### RECORDED INFORMATION:
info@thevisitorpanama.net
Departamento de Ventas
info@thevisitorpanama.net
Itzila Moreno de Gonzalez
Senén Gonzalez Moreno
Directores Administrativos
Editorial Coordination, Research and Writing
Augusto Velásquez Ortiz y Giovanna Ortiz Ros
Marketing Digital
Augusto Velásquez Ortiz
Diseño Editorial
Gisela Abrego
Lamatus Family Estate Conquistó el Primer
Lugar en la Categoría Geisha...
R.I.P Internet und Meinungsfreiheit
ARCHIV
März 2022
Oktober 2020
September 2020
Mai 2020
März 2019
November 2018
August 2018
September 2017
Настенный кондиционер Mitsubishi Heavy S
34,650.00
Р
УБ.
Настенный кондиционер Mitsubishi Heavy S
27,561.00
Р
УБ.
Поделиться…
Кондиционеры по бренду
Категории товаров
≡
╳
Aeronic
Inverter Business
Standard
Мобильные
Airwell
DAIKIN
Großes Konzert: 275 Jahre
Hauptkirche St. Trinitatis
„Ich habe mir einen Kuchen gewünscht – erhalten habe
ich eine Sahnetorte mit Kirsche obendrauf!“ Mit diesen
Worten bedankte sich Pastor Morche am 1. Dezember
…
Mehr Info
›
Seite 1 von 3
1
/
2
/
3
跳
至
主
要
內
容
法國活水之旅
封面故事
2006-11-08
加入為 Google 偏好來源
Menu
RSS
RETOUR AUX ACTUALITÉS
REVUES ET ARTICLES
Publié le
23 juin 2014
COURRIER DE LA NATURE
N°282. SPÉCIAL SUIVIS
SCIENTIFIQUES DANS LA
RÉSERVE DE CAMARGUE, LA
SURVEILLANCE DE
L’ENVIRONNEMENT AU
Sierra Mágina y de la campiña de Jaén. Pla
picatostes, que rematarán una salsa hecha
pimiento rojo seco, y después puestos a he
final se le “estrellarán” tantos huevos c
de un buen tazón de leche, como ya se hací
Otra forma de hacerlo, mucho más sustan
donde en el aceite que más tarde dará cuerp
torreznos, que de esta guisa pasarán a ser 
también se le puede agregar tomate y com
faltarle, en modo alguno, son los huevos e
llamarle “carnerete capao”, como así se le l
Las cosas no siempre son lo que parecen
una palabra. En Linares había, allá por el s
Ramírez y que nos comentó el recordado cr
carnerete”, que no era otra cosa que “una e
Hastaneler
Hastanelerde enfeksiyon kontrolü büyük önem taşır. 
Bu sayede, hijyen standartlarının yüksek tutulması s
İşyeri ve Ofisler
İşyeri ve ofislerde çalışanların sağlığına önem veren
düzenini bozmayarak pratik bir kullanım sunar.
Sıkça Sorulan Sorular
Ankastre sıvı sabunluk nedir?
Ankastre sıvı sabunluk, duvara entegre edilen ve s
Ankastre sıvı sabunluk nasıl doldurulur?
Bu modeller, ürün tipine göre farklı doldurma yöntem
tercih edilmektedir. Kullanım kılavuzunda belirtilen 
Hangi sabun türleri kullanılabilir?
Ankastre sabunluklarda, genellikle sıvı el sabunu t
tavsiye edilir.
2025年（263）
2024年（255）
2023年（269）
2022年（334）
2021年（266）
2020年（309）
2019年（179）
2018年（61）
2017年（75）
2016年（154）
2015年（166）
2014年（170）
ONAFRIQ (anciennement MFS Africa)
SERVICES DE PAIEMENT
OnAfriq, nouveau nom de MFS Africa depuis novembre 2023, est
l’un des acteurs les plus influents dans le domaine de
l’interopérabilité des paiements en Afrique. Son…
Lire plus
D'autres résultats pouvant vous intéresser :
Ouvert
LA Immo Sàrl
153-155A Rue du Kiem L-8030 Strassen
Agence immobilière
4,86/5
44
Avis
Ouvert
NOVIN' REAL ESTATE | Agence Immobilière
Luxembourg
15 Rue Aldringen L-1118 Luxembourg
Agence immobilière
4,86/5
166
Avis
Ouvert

### HOW TO COMPLETE THIS TASK:
Look through the material above and print exactly the lines from the one containing "Hauptkirche St. Trinitatis" to the one containing "picatostes, que rematarán una salsa hecha", both included, and nothing more.

### SOLUTION TO THIS PROBLEM:
Hauptkirche St. Trinitatis
„Ich habe mir einen Kuchen gewünscht – erhalten habe
ich eine Sahnetorte mit Kirsche obendrauf!“ Mit diesen
Worten bedankte sich Pastor Morche am 1. Dezember
…
Mehr Info
›
Seite 1 von 3
1
/
2
/
3
跳
至
主
要
內
容
法國活水之旅
封面故事
2006-11-08
加入為 Google 偏好來源
Menu
RSS
RETOUR AUX ACTUALITÉS
REVUES ET ARTICLES
Publié le
23 juin 2014
COURRIER DE LA NATURE
N°282. SPÉCIAL SUIVIS
SCIENTIFIQUES DANS LA
RÉSERVE DE CAMARGUE, LA
SURVEILLANCE DE
L’ENVIRONNEMENT AU
Sierra Mágina y de la campiña de Jaén. Pla
picatostes, que rematarán una salsa hecha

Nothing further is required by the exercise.